HBO looks at unfulfilled commitment to develop Little Caesars Arena's 'District Detroit'

Apr 22, 2019 at 5:09 pm
click to enlarge Little Caesars Arena. - Steve Neavling
Steve Neavling
Little Caesars Arena.

On an upcoming episode of Real Sports With Bryant Gumbel titled “Motown Blues,” HBO is looking into the unfulfilled commitment made by the Ilitch family to create five new neighborhoods near Little Caesars Arena.

The one-hour episode, which premieres at 10 p.m. on Tuesday, discusses how “District Detroit” was once promoted as Detroit’s largest residential development in decades. However, there’s little evidence of residential development there, and instead of houses, apartments, or hotels, the 50-block area mainly appears to be home to parking lots and structures.

According to HBO, the episode “examines whether government officials in Michigan gave a sweetheart arena deal to the wealthy Ilitch family despite Detroit facing an 18 billion-dollar bankruptcy — the largest of any city in U.S. history.”

The preview clip for the episode features U.S. Rep.
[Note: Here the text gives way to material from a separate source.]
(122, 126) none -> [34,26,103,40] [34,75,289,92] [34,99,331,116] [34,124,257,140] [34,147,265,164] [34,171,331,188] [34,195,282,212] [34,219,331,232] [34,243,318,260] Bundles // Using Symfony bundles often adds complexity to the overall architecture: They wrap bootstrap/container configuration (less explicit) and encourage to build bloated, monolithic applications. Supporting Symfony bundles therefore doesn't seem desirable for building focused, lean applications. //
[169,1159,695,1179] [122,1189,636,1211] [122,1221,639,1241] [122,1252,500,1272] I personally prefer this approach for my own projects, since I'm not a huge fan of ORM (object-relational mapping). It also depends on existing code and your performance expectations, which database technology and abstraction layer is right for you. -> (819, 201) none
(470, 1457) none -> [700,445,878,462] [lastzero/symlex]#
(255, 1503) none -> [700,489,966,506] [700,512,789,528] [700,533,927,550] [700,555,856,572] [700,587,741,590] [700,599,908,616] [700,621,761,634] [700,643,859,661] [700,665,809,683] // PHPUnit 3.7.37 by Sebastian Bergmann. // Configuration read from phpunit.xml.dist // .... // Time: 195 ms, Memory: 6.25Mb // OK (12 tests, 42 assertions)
Rashida Tlaib discussing the neighborhood development that never came to be.

"They promised it as something that would trickle down to the neighborhoods. It hasn't trickled down," Tlaib says in a clip of the show on YouTube.

“They’ve developed none — zero,” Francis Grunow, a member of the Neighborhood Advisory Council, said in the clip, when asked how many residential units have been developed. “Zero as in none.”

He went on to say, “I do understand these things take time, but, you know, they opened the arena on time, ahead of schedule. They know how to do things when they want to do things.”

The concept of “District Detroit” was presented to the public back in 2014, but Metro Times poked fun at the campaign for the nonexistent neighborhoods in both 2015 and 2016, when it continued not to exist.

“The website is an unholy mess of marketing buzzwords that have the millennial cohort firmly in their crosshairs,” MT previously reported. “It’s walkable, livable, mixed-use, and world-class. The only thing is that it doesn’t really exist yet.”

$324 million of taxpayer money was used to build the city-owned Little Caesars Arena, which cost a total of about $863 million.